::: PASSAGE PROVIDED

Miriam Schulman Well, let’s even circle go back a little bit further back. We will get to the launch team. But I even did that for my blurb strategy. So what you were saying is 100% true. Nobody wants to read your book. Nobody wants to write a blurb. They don’t they’re very happy to have their name in the front of your book, though. So we had a very specific blurb strategy where I actually wrote out like 15 different blurbs for them and provided that for them and said, Pick, pick one of these, it’ll be just yours once. Once you pick it, I’ll take it off the list and.

Peter Winick Tweak it and modify it if you’d like.

::::::

▶ DIRECTIVE
According to the conversation on blurb strategy above, why did Miriam Schulman write out about 15 blurbs herself? Answer in one to three sentences.

::: INFORMATION

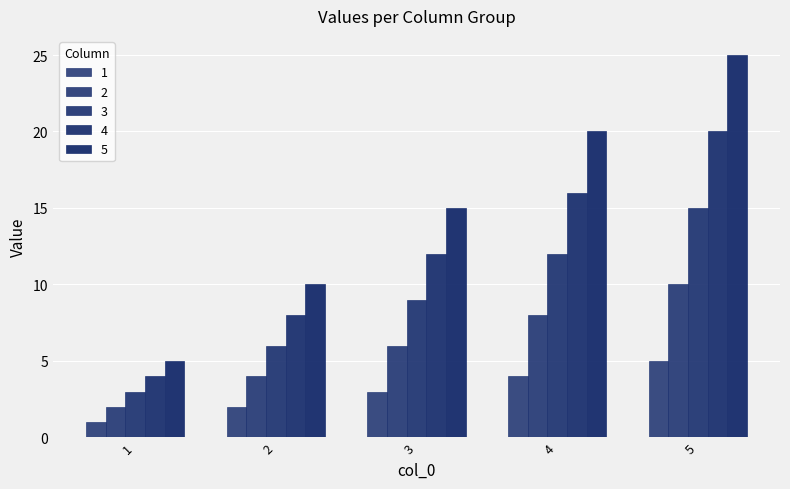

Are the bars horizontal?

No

::::::
::: INFORMATION

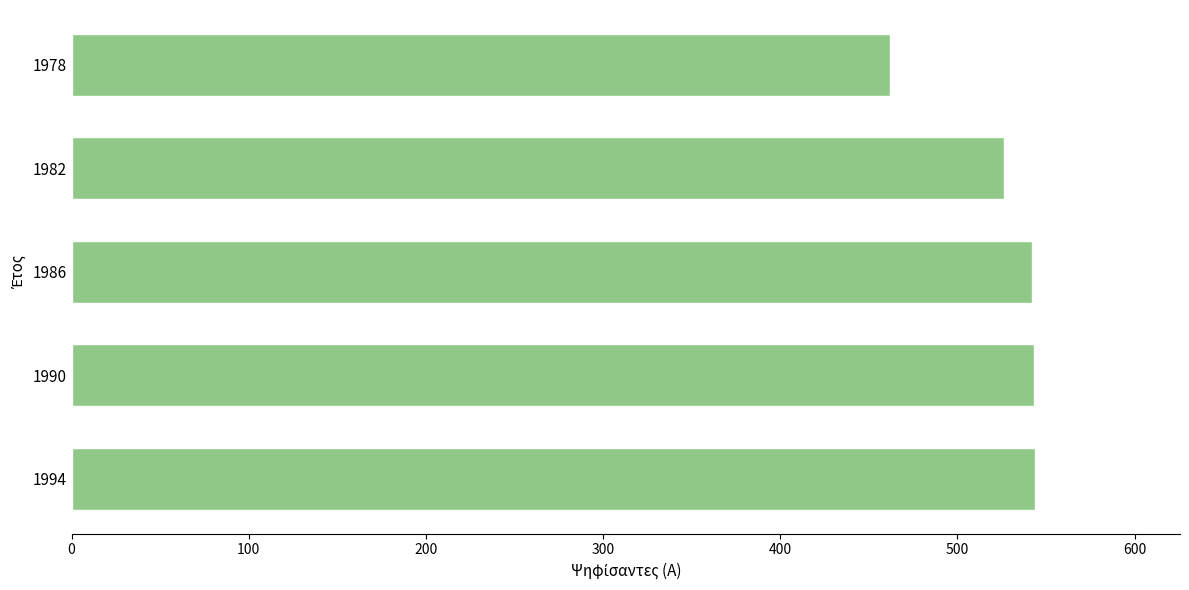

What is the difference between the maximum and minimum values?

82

::::::

▶ RESPONSE TO THIS TASK
She wrote them because, as she says, nobody wants to write a blurb, yet people are very happy to have their name in the front of someone's book. Supplying ready-made blurbs meant each person only had to pick one.